The Gift

One of my favorite books is Lewis Hyde's The Gift, with its provocatively obscure subtitle, Imagination and The Erotic Life of Property. Cruising from economic theory to anthropology to literary criticism, it is one of those works that seem to explain everything, from the nature of artistic inspiration to usury to why Ezra Pound's poetry went south. One of its major theses, expressed a little too reductively here, is that a gift, to stay alive, needs to stay in motion. You give me the sacred Kula armshell and after a month I pass it on to someone else and after another month, they pass it on again. This is Hyde's model for how communities are formed, how social bonds take hold.

The Michener MFA program will be ten years old this fall. It was created by a twenty million dollar gift by James Michener. He was a complex man, both generous and impatient to see results. His goal was for the Michener Center to be the finest writing program in the country and he wanted it to happen fast. I remember him saying at a gathering at La Zona Rosa at the end of our very first year of existence, "I always wanted to support a talented writer, but I never could find one."

A decade later, things look very different. Browsing through Dutton's Bookstore in L.A. recently, I noticed that the books of our students now outnumber the books of Michener's on those shelves. Plays by the young writers who have passed through the Center are being produced in New York, Strasberg, and the warehouses of Austin. Films have been shot in Montana and Nova Scotia. The awards being won are the serious ones.

But even ten years isn't really long enough to gauge what the real impact of Michener's gift will be. I'd like to set aside for a moment the shower of accomplishments listed elsewhere in this newsletter and salute everyone who didn't win a major award this year, didn't get their novel published or haul in a major award. The work of some of the most gifted writers I've taught here has yet to see the light of day. It can be tortuous, working on without a glimmer of recognition in sight, and it can go for years. It takes a lot of guts to see these books through. I do know, however, speaking from very personal experience, that the most important writing you will do nearly always happens when no one is looking.

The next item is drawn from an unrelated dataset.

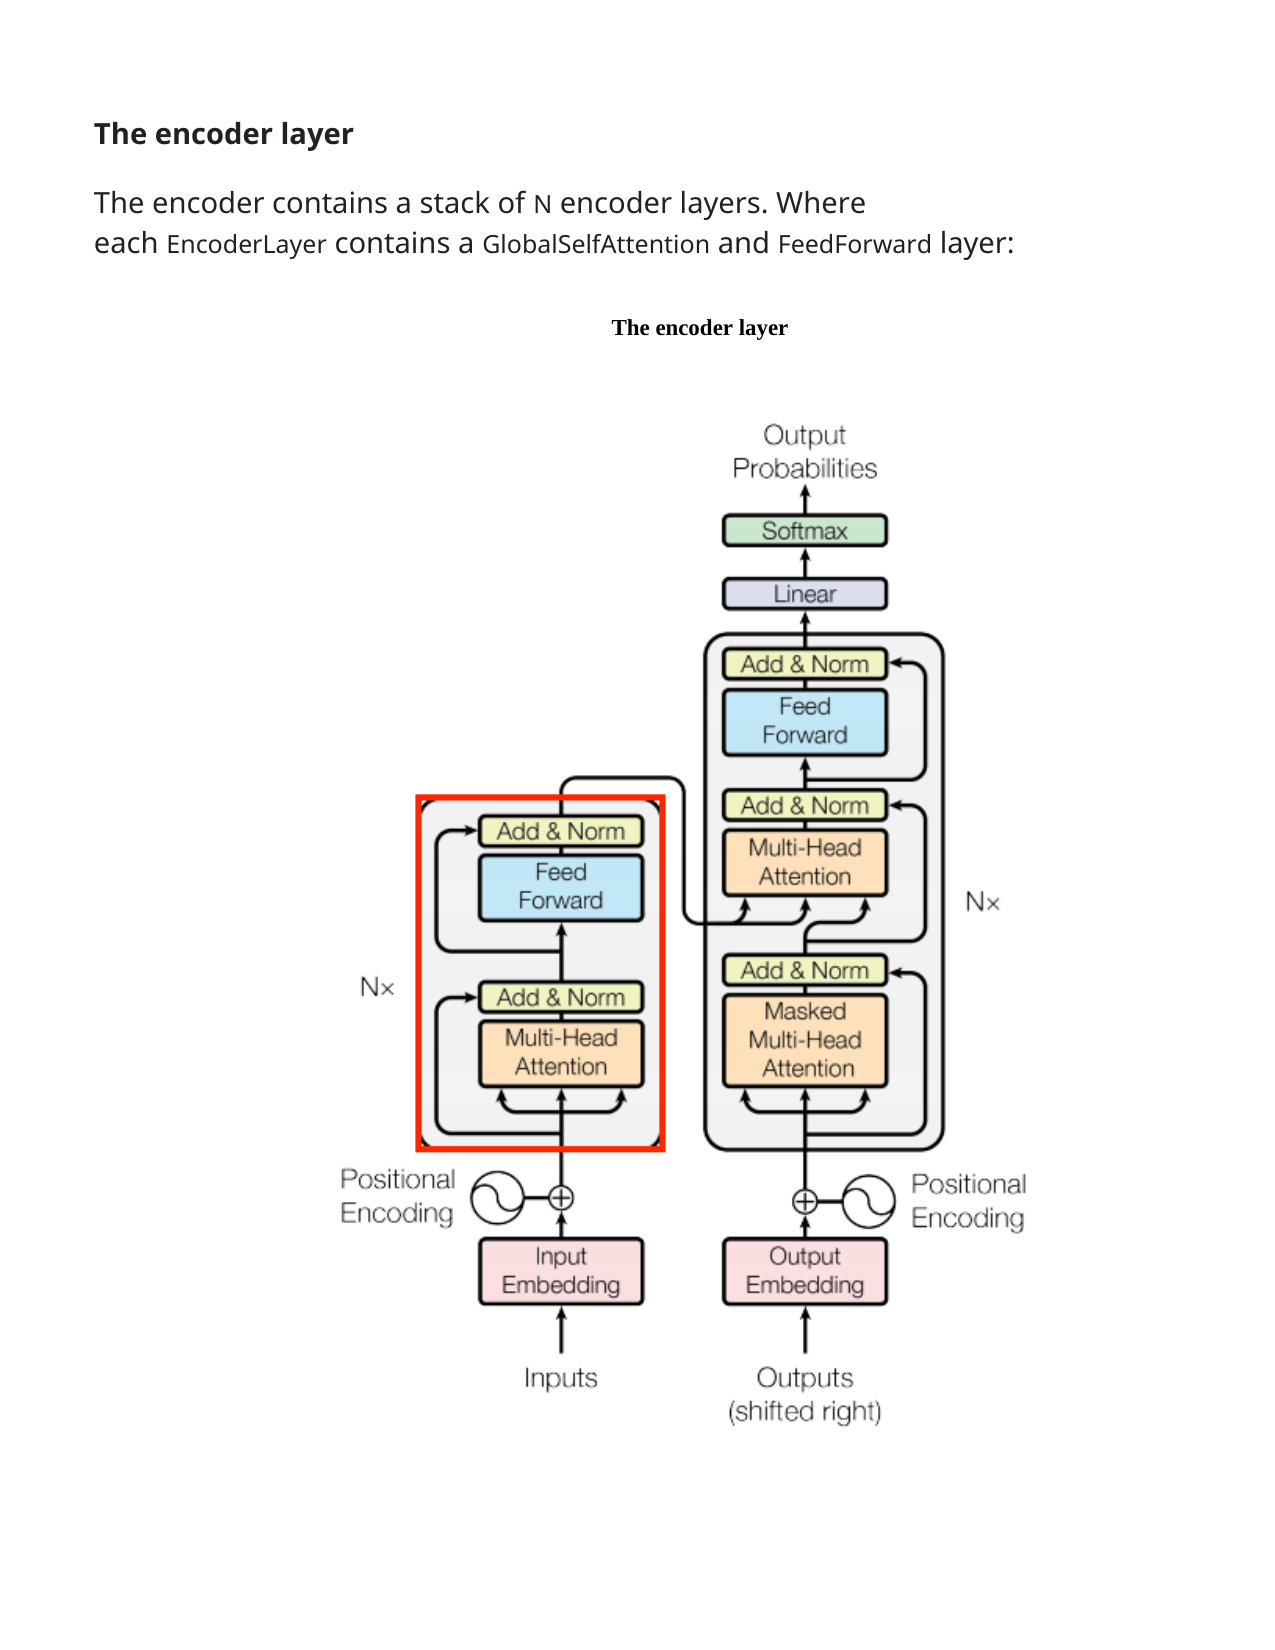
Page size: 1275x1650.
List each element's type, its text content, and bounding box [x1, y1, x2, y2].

Let me end with two quotes, the first from Larry Kasdan, speaking to our students one afternoon. "The only ones in the game are the ones who didn't quit." The second is from Henry James, courtesy of Denis Johnson, who has it taped up over the doorway of his office at the Michener Center. " We work in the dark. We do what we can. We give what we have. Our doubt is our passion. Our passion is our task. The rest is the madness of art."